Top of Passage provided
On Wed, Jan 14, 2009 at 6:51 PM, Sebastian Bauer <ad...@ugame.net.pl> wrote:
>
> Hi
>
> I think it's a bug, but maybe im wrong:
>
>
> print Categories.objects.count()
>  >>0
> new_obj = Categories.objects.create(name="test")
> instance_1  = Categories.objects.get(pk=new_obj.pk)
> instance_2 = Categories.objects.get(pk=new_obj.pk)
>
> instance_1.delete()
> print Kategorie.objects.count()
>  >>0
> instance_2.save()
> print Kategorie.objects.count()
>  >>1
>
> how orm can save second instance of the same row when its deleted?
>
> i have 2 options to solve this problem:
>
> 1. create method of Model instance to check if row exists and let users
> to handle it by own
> or
> 2. throw exception ex. models.DoesNotExist
>
> what you think about this problem?

Hi,

this is happening, because Django ORM is not working as what you
expect from ORM.
Bottom of Passage provided
Top of Provided data
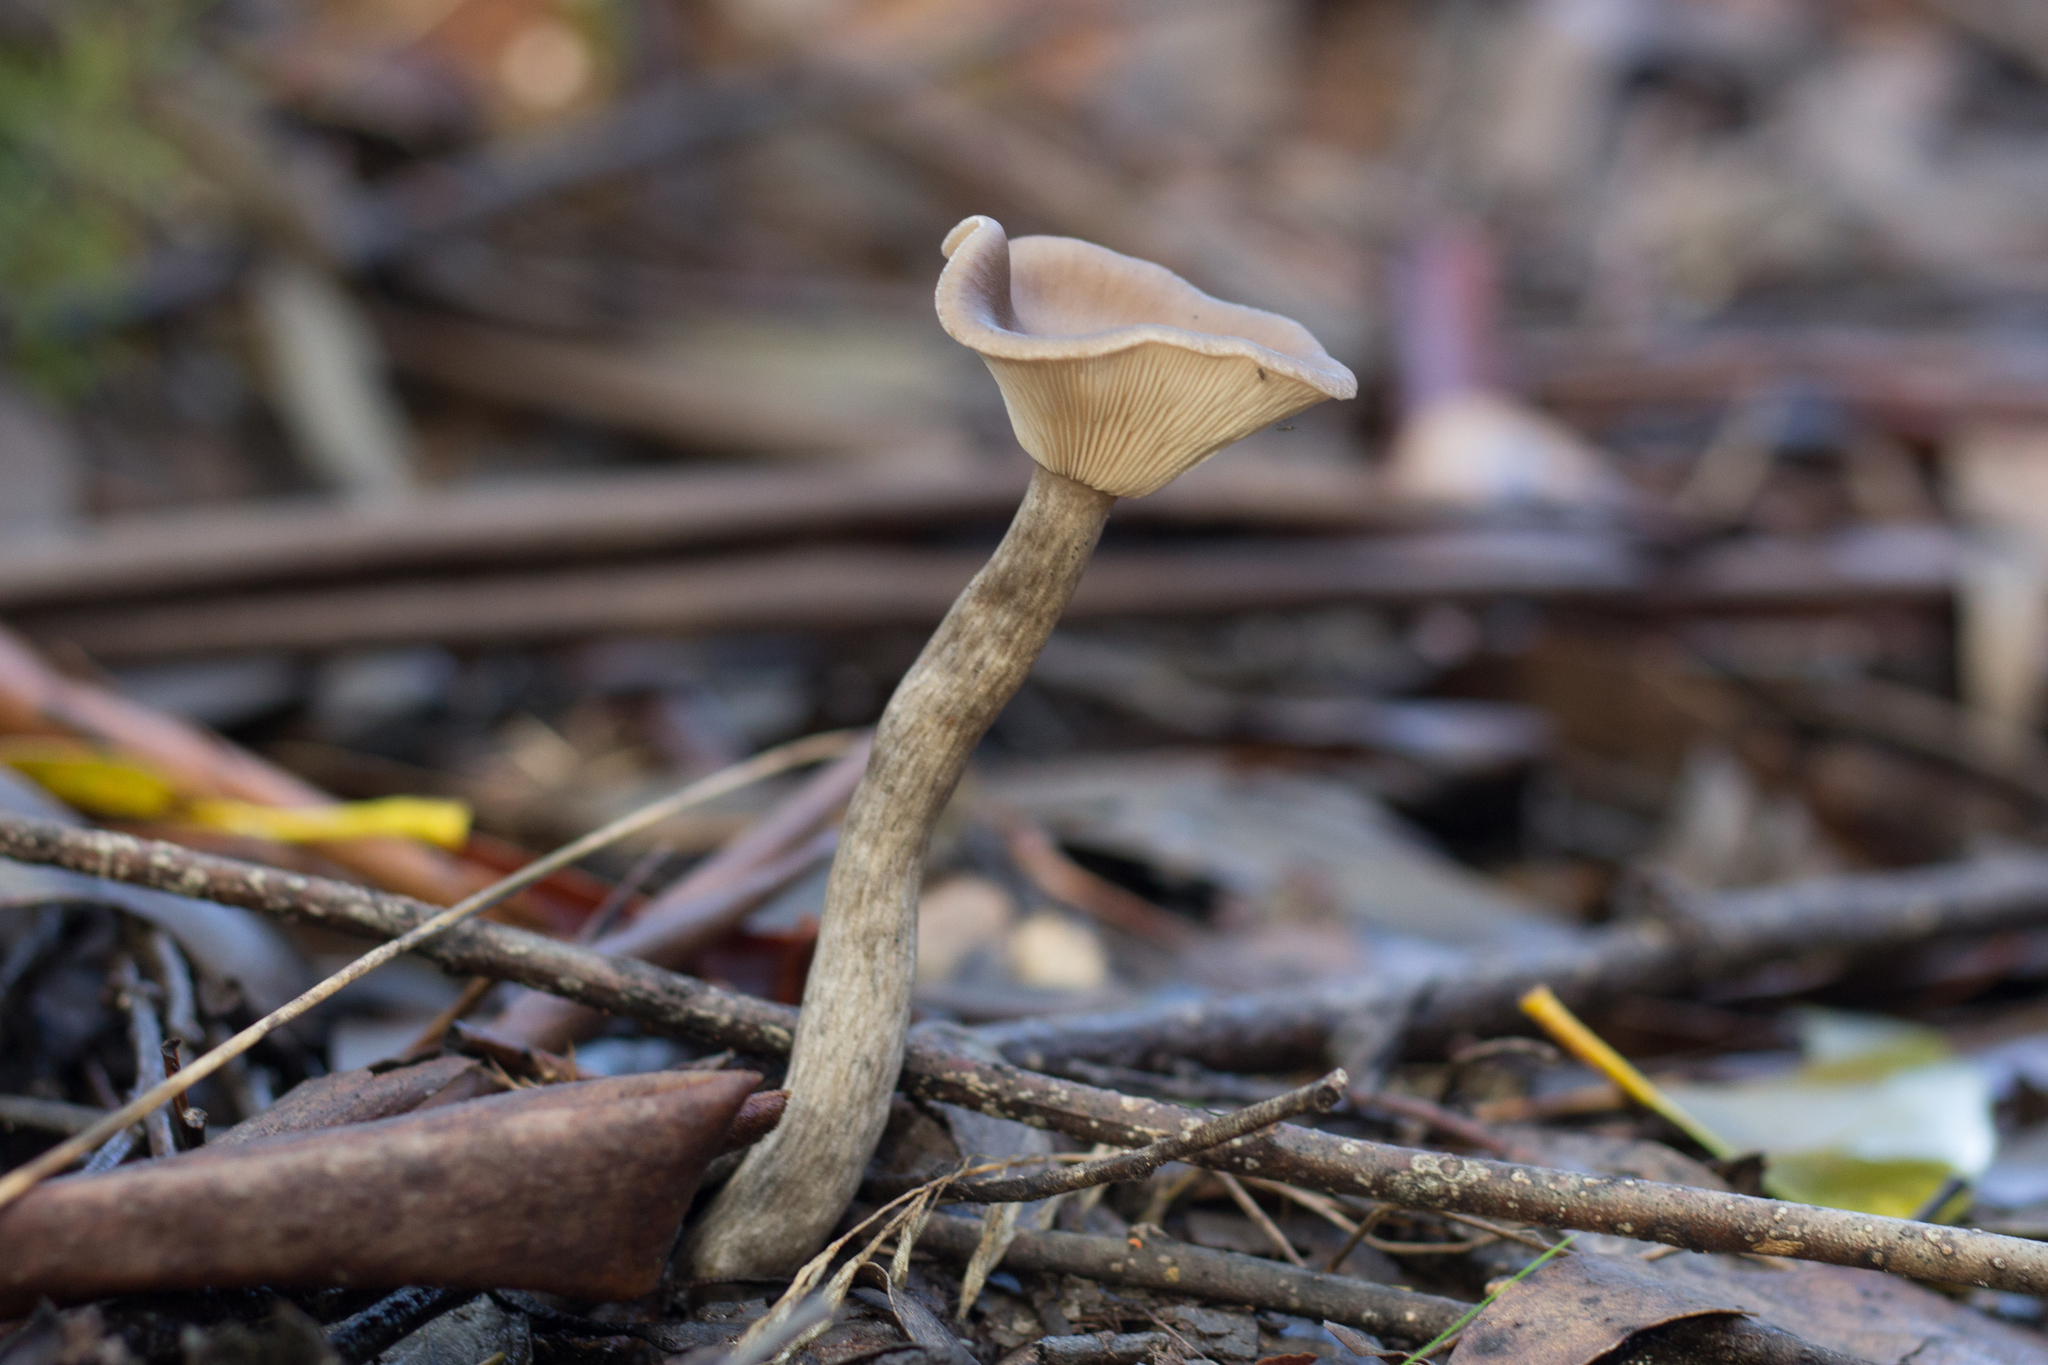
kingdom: Fungi
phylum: Basidiomycota
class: Agaricomycetes
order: Agaricales
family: Pseudoclitocybaceae
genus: Pseudoclitocybe
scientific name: Pseudoclitocybe cyathiformis
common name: Goblet
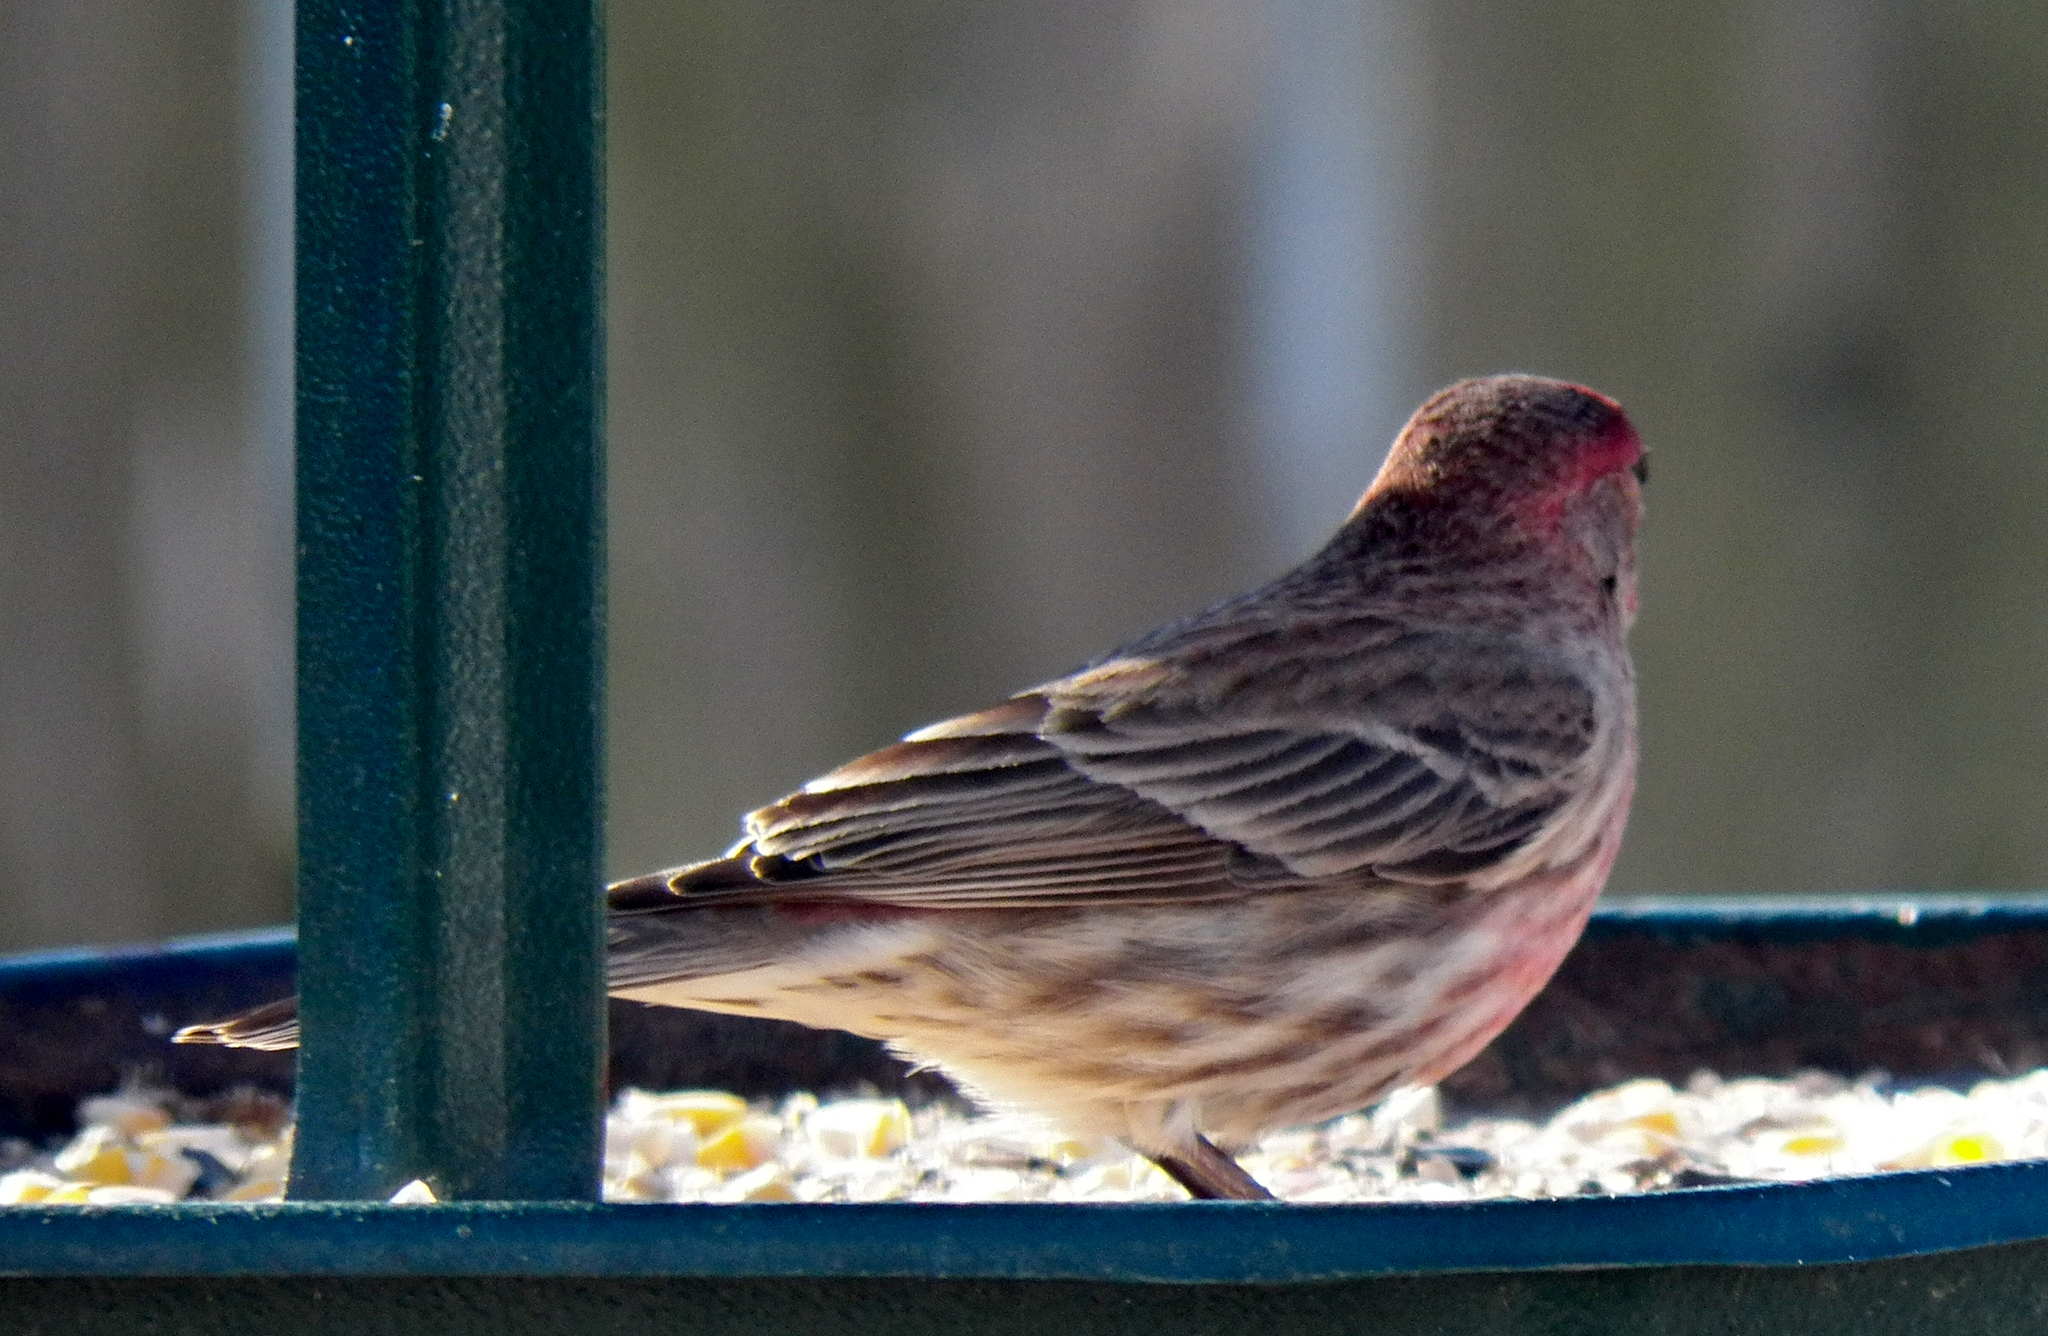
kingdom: Animalia
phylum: Chordata
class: Aves
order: Passeriformes
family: Fringillidae
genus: Haemorhous
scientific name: Haemorhous mexicanus
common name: House finch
Bottom of Provided data
Required work —
Rewrite the stretch of the Django ORM message from "On Wed, Jan" through "instance_2 = Categories.objects.get(pk=new_obj.pk)", switching "Categories" to "Category" each time it appears. The records are separate material and have no connection to the message about the Django ORM.

Response —
On Wed, Jan 14, 2009 at 6:51 PM, Sebastian Bauer <ad...@ugame.net.pl> wrote:
>
> Hi
>
> I think it's a bug, but maybe im wrong:
>
>
> print Category.objects.count()
>  >>0
> new_obj = Category.objects.create(name="test")
> instance_1  = Category.objects.get(pk=new_obj.pk)
> instance_2 = Category.objects.get(pk=new_obj.pk)